Leave the house? Mother wouldn’t hear of it – except maybe the odd evening when Mrs Kanello invited her over for some chit-chat, or maybe to help hang out the washing. Meanwhile, the toughest regulations were lifted; the conquerors realized we were law-abiding subjects, the curfew didn’t begin until
midnight
. The movies started up again: now it was all German operettas, of course, with Marika Rökk, and those Hungarian tear-jerkers with Pal Javor and Katalin Karady, plus the odd Italian item.

Fanis and me would go to the movies together. Signor
Vittorio
would get us in for free, he was from the Carabineria too – a replacement. Signor Alfio had gone back to his home country by then. It was cheap, general admission – only five million. Nothing, really, when you think that a box of matches went for three million, but where were we supposed to find the money? Anyway, I stuffed Fanis’s pocket full of raisins and off we went to the five o’clock show. Before we went in we asked old Uncle Grigoris at the ticket window, Any food? And if he nodded yes, then we went in.

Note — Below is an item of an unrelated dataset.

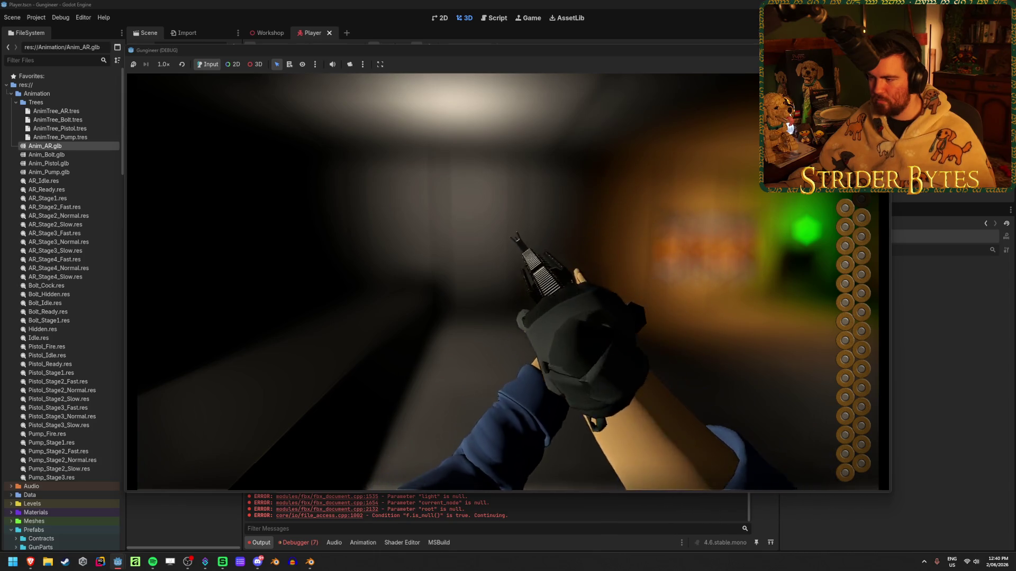
{"action": "key", "text": "r"}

Because we only went to the movies that showed food. 
Nobody ever ate a bite in the tear-jerkers. But in the operettas there were always banquet scenes, tables piled high with food, while the leads just talked, and no one ate, hardly touched a bite. It was so bad one day a man shouted out at Willy Frisch up on the screen, Eat something, for God’s sake! People came to drool over the food scenes, and they burst out laughing. But this
German
soldier, he thought they were insulting the fatherland, so he ripped the man out of his seat and beat him.